Is Education Killing Creativity

By samooresamoore (1221585006|%a, %b %e at %I:%M%p)

This interview with Sir Ken Robinson is a really a fantastically thought-provoking piece on creativity and education.

Some points that he makes:

  • The conditions for your creativity to come out have to be right. But we are all creative or, at least, can all be creative. It's just a matter of finding the right task and the right conditions.
  • It's important to educate for creativity and to educate creatively. These are two different things but are both important.
  • Science is important, as is math.

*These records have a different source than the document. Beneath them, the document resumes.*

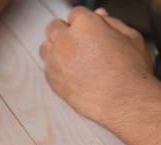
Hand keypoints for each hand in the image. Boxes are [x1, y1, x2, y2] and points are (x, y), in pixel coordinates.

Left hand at [39, 7, 153, 127]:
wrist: (122, 100)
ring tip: (72, 58)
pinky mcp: (51, 79)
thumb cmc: (129, 72)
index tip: (87, 30)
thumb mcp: (130, 38)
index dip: (82, 21)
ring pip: (45, 47)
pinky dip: (55, 68)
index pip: (74, 14)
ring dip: (55, 49)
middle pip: (53, 27)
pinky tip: (70, 73)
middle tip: (78, 42)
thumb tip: (99, 16)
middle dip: (64, 32)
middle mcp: (65, 41)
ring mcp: (55, 60)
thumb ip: (111, 23)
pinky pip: (46, 68)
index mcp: (85, 25)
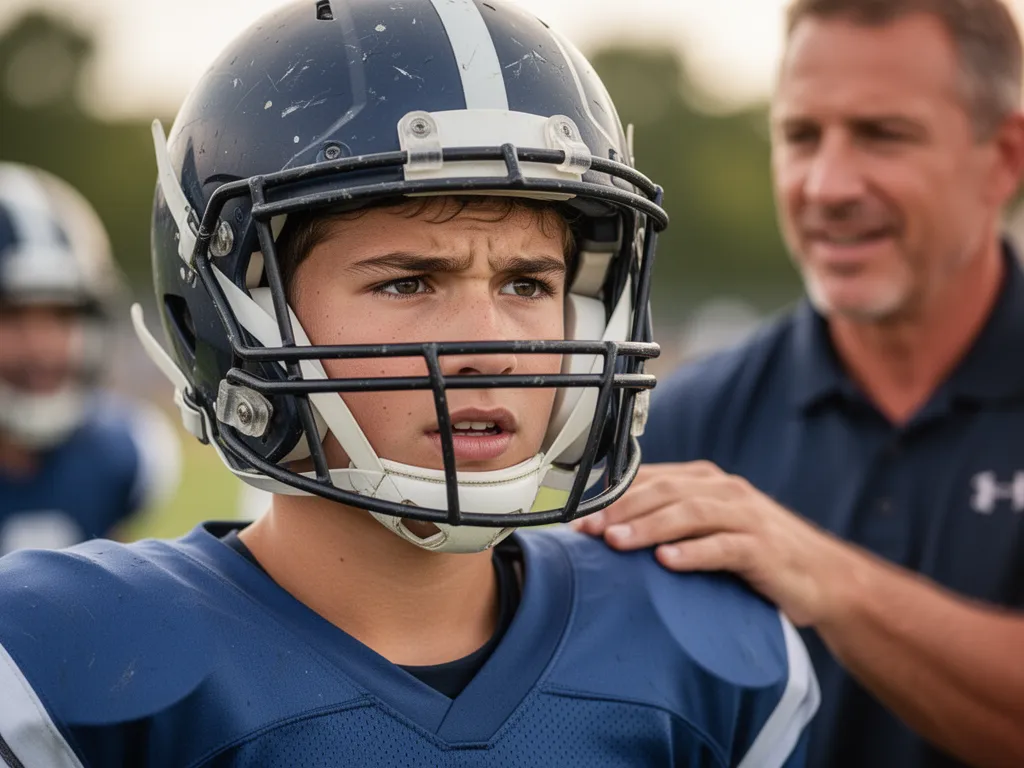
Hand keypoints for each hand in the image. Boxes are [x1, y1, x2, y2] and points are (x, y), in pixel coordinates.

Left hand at [572, 461, 861, 627]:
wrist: (825, 577)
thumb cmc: (756, 552)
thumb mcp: (710, 527)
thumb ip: (669, 520)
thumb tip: (608, 530)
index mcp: (706, 481)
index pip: (650, 479)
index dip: (612, 497)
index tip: (578, 520)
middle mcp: (725, 491)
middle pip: (665, 492)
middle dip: (622, 510)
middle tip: (589, 532)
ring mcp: (746, 518)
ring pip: (690, 514)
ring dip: (649, 527)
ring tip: (617, 543)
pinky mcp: (764, 549)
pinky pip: (725, 547)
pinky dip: (694, 553)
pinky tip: (668, 562)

But equally important are the arts, music, and dance.
  • Pieces of education: Curriculum, assessment, teaching. “Teaching is the only thing that makes a difference.” This was always the case for me.

Have you found what you're good at? Have you found your talent? Has education helped you find it?

My daughters are two very different people. My oldest daughter is a really good student, and her values and method of operation fit well within the process of going to school and performing well in classrooms. My youngest daughter is a dancer and doesn't fit into the same mold. She's a really really good dancer, but this has nothing to do with her education — it doesn't help her and it doesn't interfere. It's simply outside of the world of education for her. Why is that?

As for me, I truly enjoy programming. I also enjoy the design process of just about anything — Web pages, woodworking, garden design, page layout, etc. Any chance that I can, I take the opportunity to work on putting together a Web site (such as the one we use for this class). Why? Because I enjoy it, and I have at least a bit of ability in the area. It allows me to combine my enjoyment of programming and design. Some people express their talent (and themselves) via dance or singing; I express myself by programming. Strange? Maybe, but it's how I am wired. I was uncomfortable with this for many, many years; however, once I got comfortable with it, I was a much happier and more productive person.

A book that helped me understand myself much better is Godel, Escher, Bach: The Eternal Golden Braid by Douglas Hofstadter. In this book he draws analogies among math, art, and music. He helped me understand why I was drawn to all of them. I can't recommend this more highly. It's simply a tour-de-force, and one of the best examples of outstanding non-fiction writing.

I hope you spend a half-hour of your day to watch these videos, and then reflect on them a bit.